In earlier work, Ross D. Hannan, PhD, head of the Oncogenic Signalling and Growth Control Program and a professor at the Peter MacCallum Cancer Centre in Melbourne, Australia, and his colleagues demonstrated that hyperactivated Pol I transcription is a “rate-limiting step” in ribosome biogenesis. Because cancer cells are “far more dependent on ribosome biogenesis that we expected,” the team thought inhibition of Pol I, considered a housekeeping protein because of its role in cell proliferation and survival, could be an effective therapeutic strategy.

“There is an urgent need for new drugs that can treat patients with these cancers that have relapsed on standard therapy, which is why we chose to study the effects of CX-5461 in mouse models of these diseases,” Hannan explained.

In a mouse model of highly aggressive AML (the MLL/ENL + Nras model) refractory to standard therapy, Hannan said that CX-5461 significantly extended survival.

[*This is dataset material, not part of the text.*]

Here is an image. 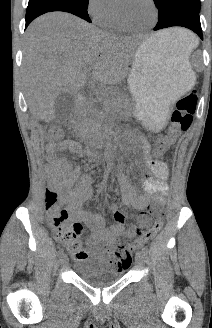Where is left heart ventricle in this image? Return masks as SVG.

Median survival was 17 days for mice treated with vehicle with no drug and 21 days for mice treated with a standard chemotherapy regimen of cytarabine and doxorubicin. However, median survival for mice treated with CX-5461 was 36 days.

CX-5461 significantly prolonged survival in the V-kappa-MYC–driven model of multiple myeloma, too. Median survival was 103.5 days for mice treated with vehicle with no drug, compared with 175 days for mice treated with CX-5461.

Notably, the effect of CX-5461 was independent of p53 status; in previous studies of the drug in B-cell lymphoma, cell death was dependent on the presence of wild-type p53. The reason why is not clear.

In addition, therapeutic doses of CX-5461 had little effect on normal cells in the experiments. “Prior to these studies, few people would have guessed that such a therapeutic window could be obtained by targeting a so-called housekeeping protein that is essential to all cells for survival,” said Hannan, who dubbed the compound “a smart man's cytotoxic drug.”

Based on these results, as well as previously published data, researchers launched a phase I clinical trial of CX-5461 in patients with a variety of advanced hematologic malignancies, including AML and multiple myeloma.